Late yesterday afternoon, I copied the current MozBackup installer file from my installers archive on D: to my “installed installers” folder (where I put installers for software installed on the machine) on C:. Instantly, AVG 8 set up a howl that it had found a trojan in MozBackup-1.4.8-EN.exe, the installer for the instance of MozBackup that I have had installed on the quad-core since June. The trojan was called Generic12.HTC.

That's odd in itself: On all the bazillion-squared pages that Google indexes, there was not a single mention of “Generic12.HTC” yesterday . Nor is there any entry by that name in AVG's virus encyclopedia. This morning, however, I suddenly see five or six mentions indexed during the night. It looks like a false positive, but I'm still a little nervous.

As a test, I went back to SourceForge and downloaded another copy of the file. As soon as it was complete in a temp folder, wham! AVG's “resident shield” utility called it out as Generic12.HTC. Now, I'm not used to thinking that SourceForge downloads can be malware sources, though there's no reason that it's impossible. However, the MozBackup-1.4.8-EN.exe file has been on my hard drive since June, and has passed muster every afternoon that the machine has been powered up. The file's time stamp has not changed. I can only assume that during yesterday's daily update, AVG brought down a signature that matched something inside the fileā€”and that would be a mighty freaky coincidence if true.

The other freaky thing is that after I deleted MozBackup 1.4.8 and installed the previous version 1.4.7 (which is in use on three of my other machines, including my X41 tablet) the mailbase restore worked perfectly. So are there two problems here or one?

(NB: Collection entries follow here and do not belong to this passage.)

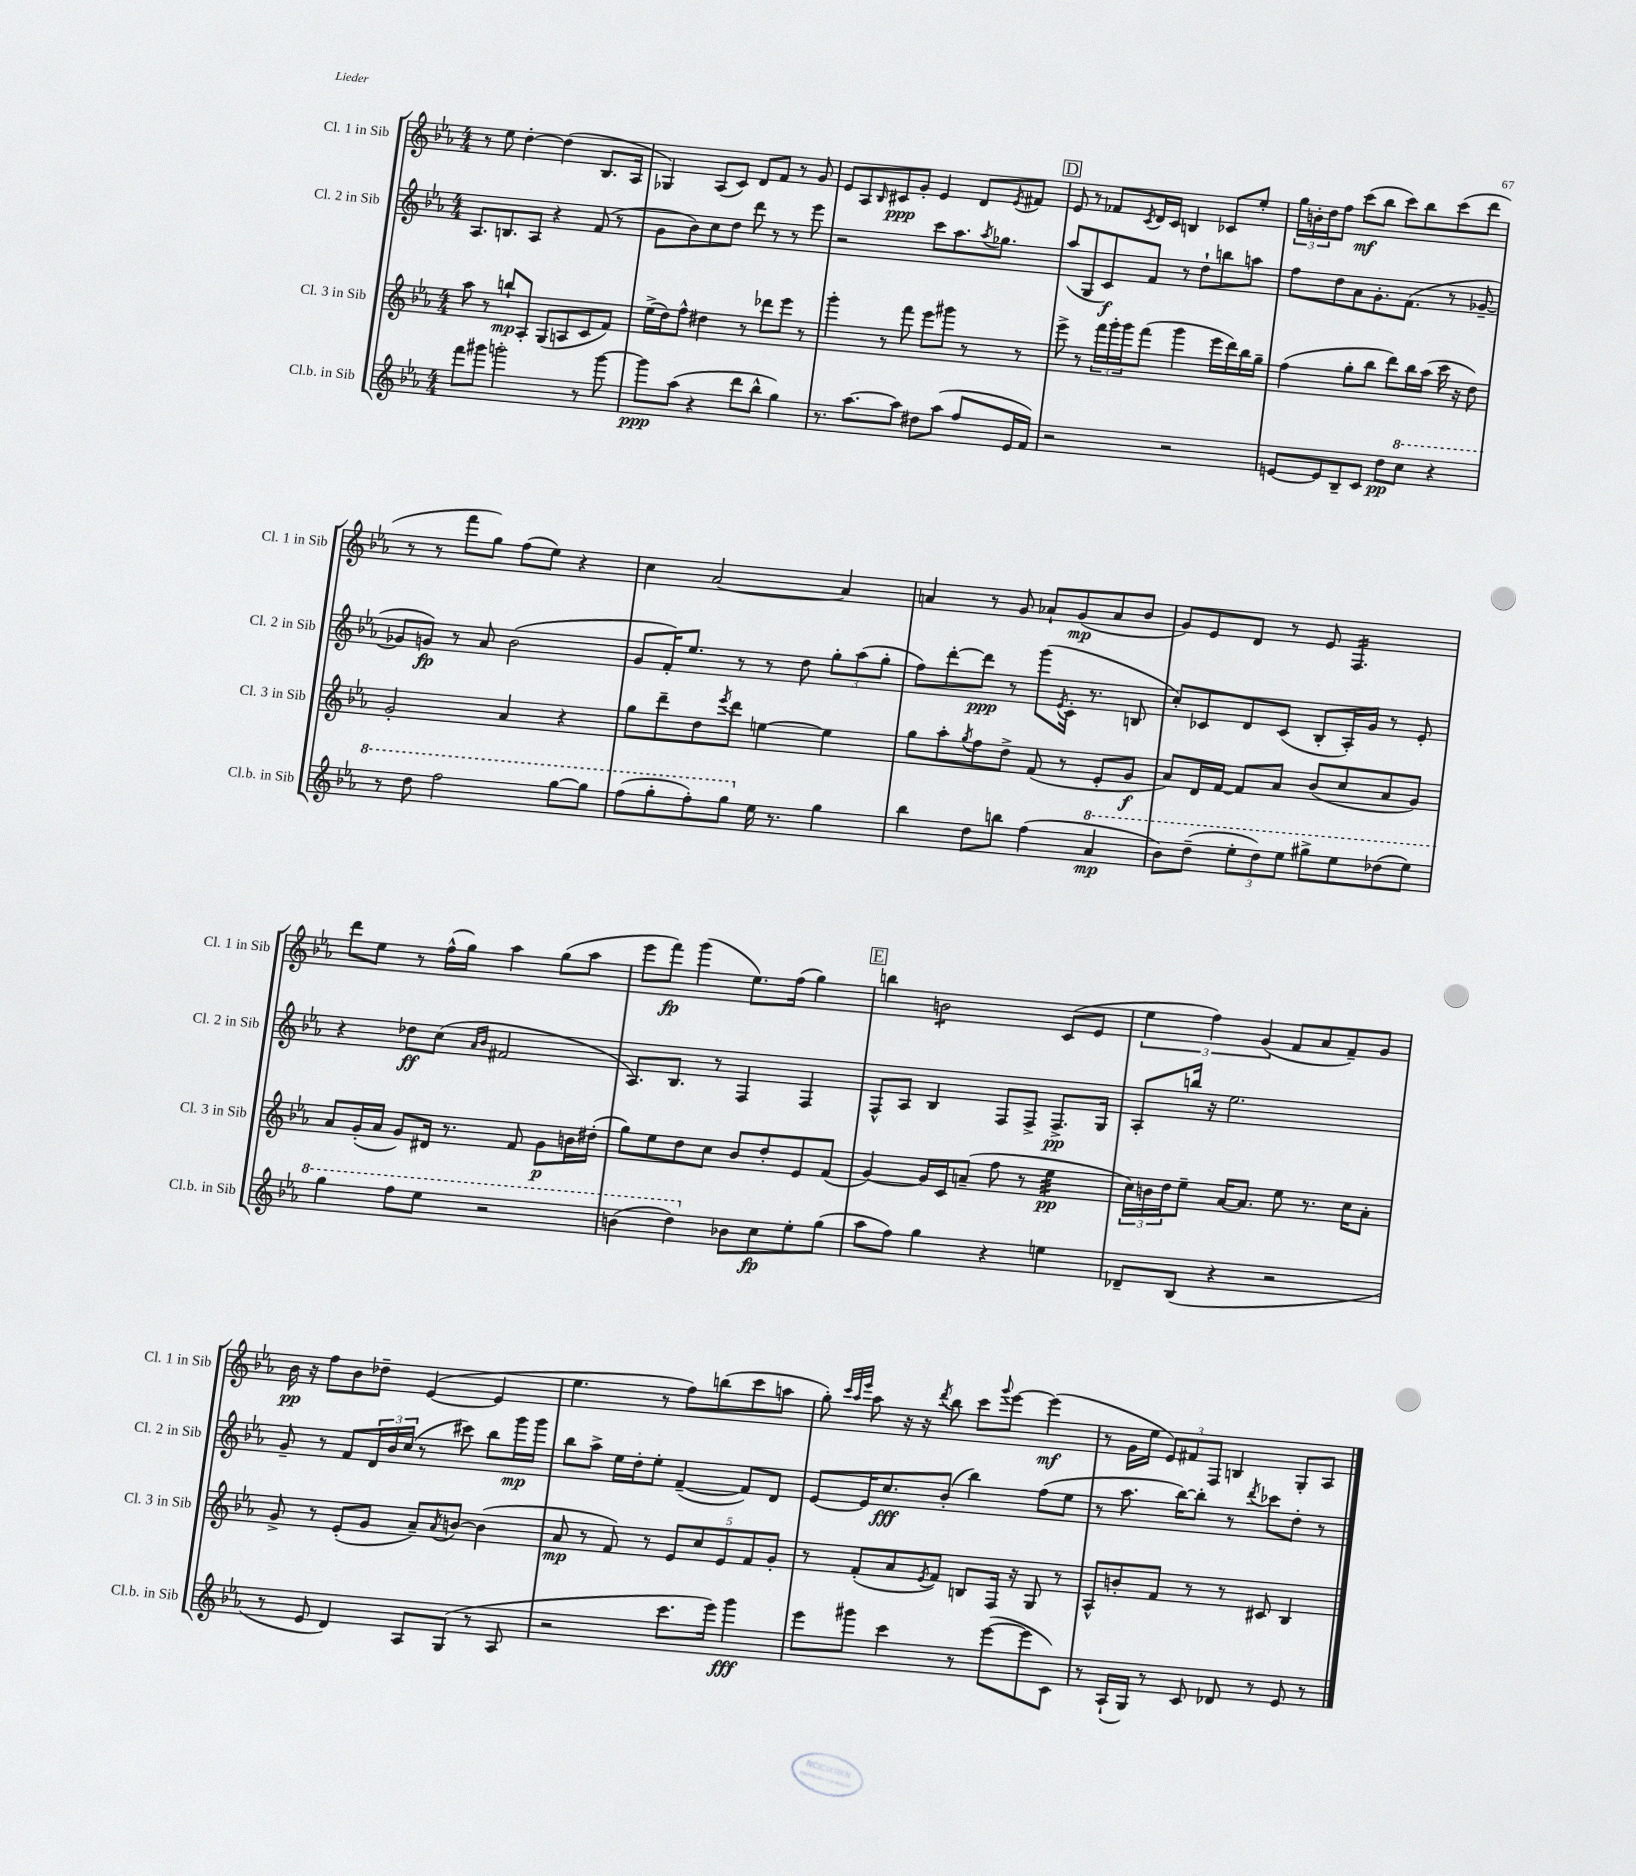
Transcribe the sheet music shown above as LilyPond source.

<<
\new StaffGroup <<
\new Staff = "s0" \with { instrumentName = "Cl. 1 in Sib" shortInstrumentName = "Cl. 1 in Sib" } {
    \clef treble \key ees \major \numericTimeSignature \time 4/4
    r8 ees''8 d''4~-. d''4( bes8. aes16 |
    ges4) aes8( c'8) d'8 f'8 r8 g'8 |
    ees'8 aes8 \grace { bes16 } cis'8\ppp g'8-. ees'4 d'8 \acciaccatura { ees'8 } fis'8 |
    \mark \markup { \box "D" } ees'8 r8 fes'8 \acciaccatura { c'8 } d'16 c'16 b4 ces'8 ees''8-. |
    \tuplet 3/2 { g''16 b'16-. d''16 } f''8 c'''8\mf( bes''8 c'''8) bes''8 c'''8( d'''8 |
    r8 r8 f'''8 g''8) f''8( ees''8) r4 |
    c''4 aes'2~ aes'4 |
    a'4 r8 g'8 aes'8-! g'8\mp( aes'8 bes'8 |
    g'8) ees'8 d'8 r8 ees'8 f4.:16 |
    d'''8 ees''8 r8 f''16-^( g''16) aes''4 g''8( aes''8 |
    ees'''8 f'''8\fp) g'''4( ees''8.) f''16( g''4) |
    \mark \markup { \box "E" } b''4 b'2:8 c'8( ees'8 |
    \tuplet 3/2 { ees''4 f''4) g'4( } f'8 aes'8 f'8--) g'8 |
    bes'16\pp r16 f''8 bes'8 des''8-- ees'4~( ees'4 |
    ees''4. r8 f''8) b''8( c'''8 a''8 |
    g''8-.) \grace { c'''32 aes''32 ees'''32 } aes''8 r16 r16 \acciaccatura { d'''8 } bes''8 c'''8 \appoggiatura { g'''8 } ees'''8~ ees'''4\mf( |
    r8 g'16 ees''16 \tuplet 3/2 { ees'8) fis'8 f8 } b4 g8-. aes8 \bar "|." |
}
\new Staff = "s1" \with { instrumentName = "Cl. 2 in Sib" shortInstrumentName = "Cl. 2 in Sib" } {
    \clef treble \key ees \major \numericTimeSignature \time 4/4
    aes8. b8. aes8 r4 f'8( r8 |
    g'8 bes'8) c''8 d''8 d'''8 r8 r8 ees'''8 |
    r2 c'''8 aes''8. \acciaccatura { aes''8 } ges''8. |
    \mark \markup { \box "D" } aes''8( g8 c'8\f) f'8 r8 d''8-! b''8 a''8 |
    f''8 d''8 aes'8 g'8.-. f'8.( r8 ges'8~-- |
    ges'8 g'8\fp) r8 aes'8 bes'2( |
    g'8 f'16-.) ees''8. r8 r8 d''8 \tuplet 3/2 { g''8-. aes''8( g''8-. } |
    f''8) d'''8~-. d'''8\ppp r8 g'''8( \acciaccatura { ees'8 } c'16-. r8. b8 |
    c''8-.) ces'8 d'8 ces'8( bes8-. aes16-.) g'16 r8 ees'8-. |
    r4 des''8\ff c''8( \grace { aes'16 bes'16 } fis'2 |
    aes8.) bes8. r8 f4 f4 |
    \mark \markup { \box "E" } f8-^ aes8 bes4 f8 f8-> f8.->\pp g16 |
    aes8-. b''16 r16 ees''2. |
    g'8-- r8 f'8 \tuplet 3/2 { d'16 bes'16 c''16( } r8 cis'''8) bes''8 g'''16\mp g'''16 |
    bes''8 aes''8-> ees''16 d''16-. ees''8-. f'4~--( f'8) d'8 |
    ees'8~ ees'16 c''8.\fff bes'8-.( bes''4) f''8( ees''8 |
    r8 aes''8. bes''16~) bes''8-. r8 \acciaccatura { d'''8 } ces'''8 d''8-. r8 \bar "|." |
}
\new Staff = "s2" \with { instrumentName = "Cl. 3 in Sib" shortInstrumentName = "Cl. 3 in Sib" } {
    \clef treble \key ees \major \numericTimeSignature \time 4/4
    aes''8 r8 b''8-!\mp aes8-. g8( a8 c'8 f'8) |
    ees''16->( d''16) f''8-^ dis''4 r8 des'''8 ees'''8 r8 |
    g'''4-. r8 f'''8 ees'''8 gis'''8 r8 r8 |
    \mark \markup { \box "D" } ees'''8-> r8 \tuplet 3/2 { f'''16 g'''16-. g'''16 } f'''8( g'''4 ees'''16 d'''16) bes''16 g''16-- |
    f''4( g''8-. bes''8 d'''8) bes''16 aes''16( c'''16 r16 d''8) |
    g'2-. aes'4 r4 |
    g''8 d'''8-- d''8 \acciaccatura { ees'''8 } d'''8 e''4~ e''4 |
    g''8 aes''8-. \acciaccatura { g''8 } f''8 d''8-> f'8( r8 ees'8-. g'8\f |
    aes'8) d'16 f'16~ f'8 aes'8 bes'8( c''8 aes'8 g'8) |
    aes'8 g'16-.( aes'16 g'8) dis'16 r8. f'8 g'8\p b'16 dis''16-.( |
    g''8) ees''8 d''8 c''8 bes'8 d''8-. ees'8 f'8( |
    \mark \markup { \box "E" } g'4~) g'16 c'16 a'8--( f''8 r8 ees''4:32\pp |
    \tuplet 3/2 { c''16) b'16 d''16 } ees''8-- aes'16~ aes'8. ees''8 r8. c''16 aes'8-. |
    g'8-> r8 ees'8-.( g'8 aes'8--) \acciaccatura { aes'8 } b'8~ b'4( |
    aes'8\mp r8 f'8) r8 \tuplet 5/4 { ees'8 c''8 ees'8 f'8 g'8-. } |
    r8 f'8-.( aes'8 \acciaccatura { ees'8 } f'8) b8 f16 r16 g8 r8 |
    aes8-^ b'8-. f'8 r8 r8 cis'8 bes4 \bar "|." |
}
\new Staff = "s3" \with { instrumentName = "Cl.b. in Sib" shortInstrumentName = "Cl.b. in Sib" } {
    \clef treble \key ees \major \numericTimeSignature \time 4/4
    f'''8 gis'''8 g'''2-. r8 g'''8~ |
    g'''8\ppp aes''8( r4 d'''8 bes''8-^ g''4) |
    r8. aes''8.~ aes''8 dis''8 aes''8( f''8 ees'16 f'16) |
    \mark \markup { \box "D" } r2 r2 |
    e'8~ e'8 bes8-- c'8 d''8\pp \ottava #1 c'''8 r4 |
    r8 d'''8 f'''2 g'''8~ g'''8 |
    f'''8( g'''8-. f'''8-.) g'''8 \ottava #0 ees''16 r8. g''4 |
    bes''4 d''8 b''8 f''4( \ottava #1 aes''4\mp |
    bes''8) d'''8--( \tuplet 3/2 { ees'''8-. d'''8) ees'''8 } gis'''8-> ees'''8 des'''8( ees'''8) |
    g'''4 f'''8 ees'''8 r2 |
    b''4( d'''4) \ottava #0 bes'!8 c''8\fp ees''8-. g''8( |
    \mark \markup { \box "E" } aes''8 f''8) g''4 r4 e''4 |
    des'8-- bes8( r4 r2 |
    r8 ees'8 d'4) aes8 g8( r8 aes8 |
    r2 c'''8. ees'''16) g'''4\fff |
    ees'''8 gis'''8 c'''4 r8 ees'''8~( ees'''8 c'8) |
    r8 aes16-!( g16) r8 c'8 des'8 r8 ees'8 r8 \bar "|." |
}
>>
>>
\layout { \context { \Score \remove "Bar_number_engraver" } }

The handul of reports surfacing this morning seem to indicate that it's a false positive, which would make sense, given that it's been on this system since June without AVG making noise. So maybe I don't need to warn you against the 1.4.8 version. However, it does look like 1.4.8 doesn't necessarily import an archive created with 1.4.7. Yes, a coincidence, and a weird one.

3 Comments

  1. Zoltan says:

    There’s an app I had downloaded from sourceforge a number of times called abacus gui buildder. The last time I went back, the installer was gone and some images had been left instead including an image on the download link. I hope they fixed it, but at least in that one instance on an inactive project, they got hacked.

    Currently I’m looking to find if there is a pathogen that attacks displays by dimming them till they look like they are off, if a reinstall of the system disks will cure it on a laptop. …

  2. Steve says:

    July 2012. I tired to download Filezilla from Sourceforge, via a link from Filzilla site. Instead of Filezilla, it tried to install a whole lot of unwanted applications. When I figured out what it was doing, I cancelled the installs and uninstalled the programs it had installed. Now my desktop shortcusts dont work and some icons have been replaced with incorrect ones. So now Sourceforge installs malware?

  3. NM says:

    SourceForge’s new owners (Dice Holdings) are now actively pushing malware with SourceForge downloads. SourceForge has become a malware distributor. There were ways that Dice Holdings could have earned revenue ethically. It appears they have opted for the dubious path.